Amazon EMR
EMR is AWS’s managed Hadoop and Spark platform. You launch a cluster, EMR installs and configures the distributed processing framework (Hadoop, Spark, Hive, Presto, etc.), and you run big data jobs against it. EMR handles provisioning, configuration, and cluster management.
Cluster Architecture
Core Components
EMR Cluster (1 master node + N core/task nodes)
├── Master Node: YARN ResourceManager, HDFS NameNode, Spark Driver
├── Core Nodes: HDFS DataNode + YARN NodeManager (data storage + compute)
└── Task Nodes: YARN NodeManager only (compute only, no HDFS storage)
Instance types:
- Master node: Coordinates cluster operations. Typically m5.xlarge or larger depending on workload.
- Core nodes: Store data in HDFS and run YARN containers. These are the primary compute workhorses.
- Task nodes: Pure compute, no HDFS. Added for burst capacity during job runs, removed after completion.
Instance Fleets vs Instance Groups
Instance Groups (older): All nodes in a group are the same instance type. You manually set the count.
Instance Fleets (newer): Define a pool of instance types and sizes, EMR picks based on availability and price. Supports Spot and On-Demand mixing.

+ + + + + + +

# REQUIREMENT A
Name every distributed processing framework that the Amazon EMR text lists as one EMR installs and configures.
# REQUIREMENT B
Replace "Spark Driver" with "Spark driver process" in the Amazon EMR text, and write out the passage starting with "Cluster Architecture" and going on through "storage + compute)".

+ + + + + + +

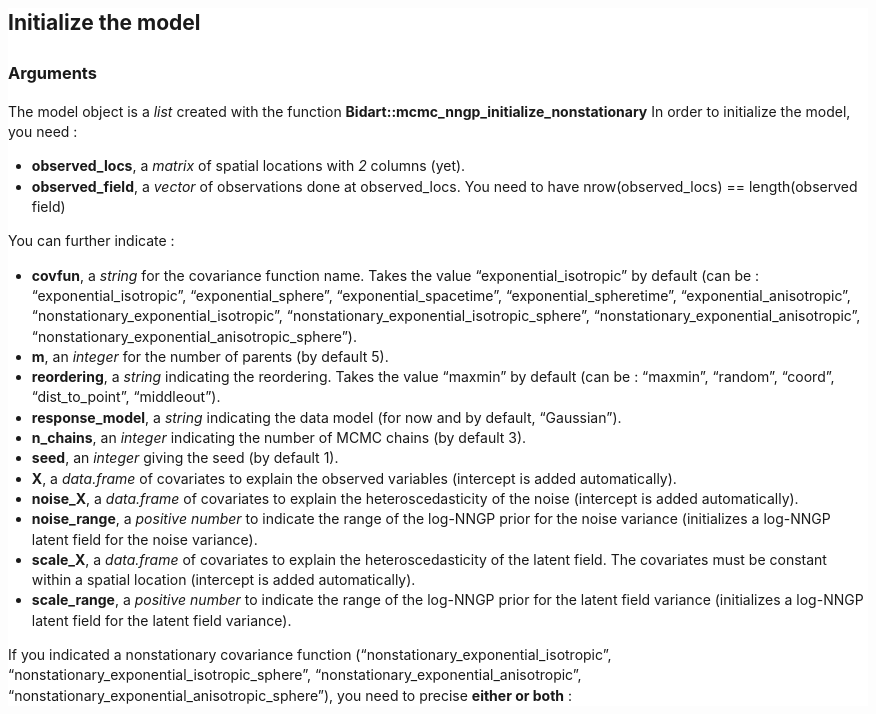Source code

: Initialize the model
--------------------

### Arguments

The model object is a *list* created with the function
**Bidart::mcmc\_nngp\_initialize\_nonstationary** In order to initialize
the model, you need :

-   **observed\_locs**, a *matrix* of spatial locations with *2* columns
    (yet).
-   **observed\_field**, a *vector* of observations done at
    observed\_locs. You need to have nrow(observed\_locs) ==
    length(observed field)

You can further indicate :

-   **covfun**, a *string* for the covariance function name. Takes the
    value “exponential\_isotropic” by default (can be :
    “exponential\_isotropic”, “exponential\_sphere”,
    “exponential\_spacetime”, “exponential\_spheretime”,
    “exponential\_anisotropic”, “nonstationary\_exponential\_isotropic”,
    “nonstationary\_exponential\_isotropic\_sphere”,
    “nonstationary\_exponential\_anisotropic”,
    “nonstationary\_exponential\_anisotropic\_sphere”).
-   **m**, an *integer* for the number of parents (by default 5).
-   **reordering**, a *string* indicating the reordering. Takes the
    value “maxmin” by default (can be : “maxmin”, “random”, “coord”,
    “dist\_to\_point”, “middleout”).
-   **response\_model**, a *string* indicating the data model (for now
    and by default, “Gaussian”).
-   **n\_chains**, an *integer* indicating the number of MCMC chains (by
    default 3).
-   **seed**, an *integer* giving the seed (by default 1).
-   **X**, a *data.frame* of covariates to explain the observed
    variables (intercept is added automatically).
-   **noise\_X**, a *data.frame* of covariates to explain the
    heteroscedasticity of the noise (intercept is added automatically).
-   **noise\_range**, a *positive number* to indicate the range of the
    log-NNGP prior for the noise variance (initializes a log-NNGP latent
    field for the noise variance).
-   **scale\_X**, a *data.frame* of covariates to explain the
    heteroscedasticity of the latent field. The covariates must be
    constant within a spatial location (intercept is added
    automatically).
-   **scale\_range**, a *positive number* to indicate the range of the
    log-NNGP prior for the latent field variance (initializes a log-NNGP
    latent field for the latent field variance).

If you indicated a nonstationary covariance function
(“nonstationary\_exponential\_isotropic”,
“nonstationary\_exponential\_isotropic\_sphere”,
“nonstationary\_exponential\_anisotropic”,
“nonstationary\_exponential\_anisotropic\_sphere”), you need to precise
**either or both** :
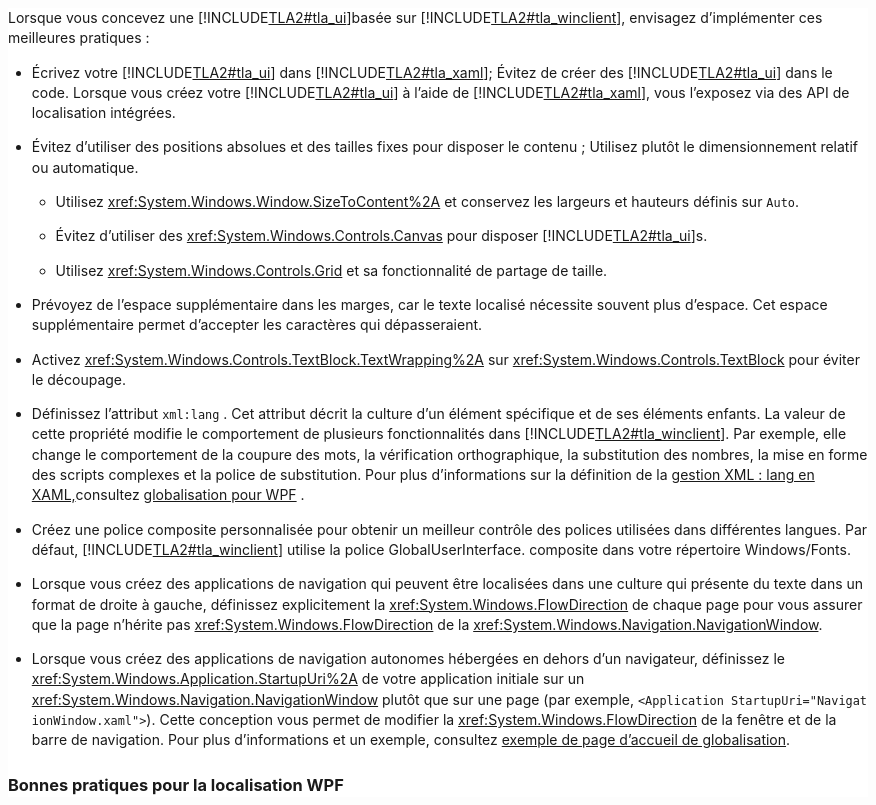Lorsque vous concevez une [!INCLUDE[TLA2#tla_ui](../../../../includes/tla2sharptla-ui-md.md)]basée sur [!INCLUDE[TLA2#tla_winclient](../../../../includes/tla2sharptla-winclient-md.md)], envisagez d’implémenter ces meilleures pratiques :

- Écrivez votre [!INCLUDE[TLA2#tla_ui](../../../../includes/tla2sharptla-ui-md.md)] dans [!INCLUDE[TLA2#tla_xaml](../../../../includes/tla2sharptla-xaml-md.md)]; Évitez de créer des [!INCLUDE[TLA2#tla_ui](../../../../includes/tla2sharptla-ui-md.md)] dans le code. Lorsque vous créez votre [!INCLUDE[TLA2#tla_ui](../../../../includes/tla2sharptla-ui-md.md)] à l’aide de [!INCLUDE[TLA2#tla_xaml](../../../../includes/tla2sharptla-xaml-md.md)], vous l’exposez via des API de localisation intégrées.

- Évitez d’utiliser des positions absolues et des tailles fixes pour disposer le contenu ; Utilisez plutôt le dimensionnement relatif ou automatique.

  - Utilisez <xref:System.Windows.Window.SizeToContent%2A> et conservez les largeurs et hauteurs définis sur `Auto`.

  - Évitez d’utiliser des <xref:System.Windows.Controls.Canvas> pour disposer [!INCLUDE[TLA2#tla_ui](../../../../includes/tla2sharptla-ui-md.md)]s.

  - Utilisez <xref:System.Windows.Controls.Grid> et sa fonctionnalité de partage de taille.

- Prévoyez de l’espace supplémentaire dans les marges, car le texte localisé nécessite souvent plus d’espace. Cet espace supplémentaire permet d’accepter les caractères qui dépasseraient.

- Activez <xref:System.Windows.Controls.TextBlock.TextWrapping%2A> sur <xref:System.Windows.Controls.TextBlock> pour éviter le découpage.

- Définissez l’attribut `xml:lang` . Cet attribut décrit la culture d’un élément spécifique et de ses éléments enfants. La valeur de cette propriété modifie le comportement de plusieurs fonctionnalités dans [!INCLUDE[TLA2#tla_winclient](../../../../includes/tla2sharptla-winclient-md.md)]. Par exemple, elle change le comportement de la coupure des mots, la vérification orthographique, la substitution des nombres, la mise en forme des scripts complexes et la police de substitution. Pour plus d’informations sur la définition de la [gestion XML : lang en XAML,](../../../desktop-wpf/xaml-services/xml-language-handling.md)consultez [globalisation pour WPF](globalization-for-wpf.md) .

- Créez une police composite personnalisée pour obtenir un meilleur contrôle des polices utilisées dans différentes langues. Par défaut, [!INCLUDE[TLA2#tla_winclient](../../../../includes/tla2sharptla-winclient-md.md)] utilise la police GlobalUserInterface. composite dans votre répertoire Windows/Fonts.

- Lorsque vous créez des applications de navigation qui peuvent être localisées dans une culture qui présente du texte dans un format de droite à gauche, définissez explicitement la <xref:System.Windows.FlowDirection> de chaque page pour vous assurer que la page n’hérite pas <xref:System.Windows.FlowDirection> de la <xref:System.Windows.Navigation.NavigationWindow>.

- Lorsque vous créez des applications de navigation autonomes hébergées en dehors d’un navigateur, définissez le <xref:System.Windows.Application.StartupUri%2A> de votre application initiale sur un <xref:System.Windows.Navigation.NavigationWindow> plutôt que sur une page (par exemple, `<Application StartupUri="NavigationWindow.xaml">`). Cette conception vous permet de modifier la <xref:System.Windows.FlowDirection> de la fenêtre et de la barre de navigation. Pour plus d’informations et un exemple, consultez [exemple de page d’accueil de globalisation](https://go.microsoft.com/fwlink/?LinkID=159990).

### <a name="best-practices-for-wpf-localization"></a>Bonnes pratiques pour la localisation WPF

+ + + + + + +

# TASK ANSWER A
Hadoop, Spark, Hive, Presto

# TASK ANSWER B
Cluster Architecture
Core Components
EMR Cluster (1 master node + N core/task nodes)
├── Master Node: YARN ResourceManager, HDFS NameNode, Spark driver process
├── Core Nodes: HDFS DataNode + YARN NodeManager (data storage + compute)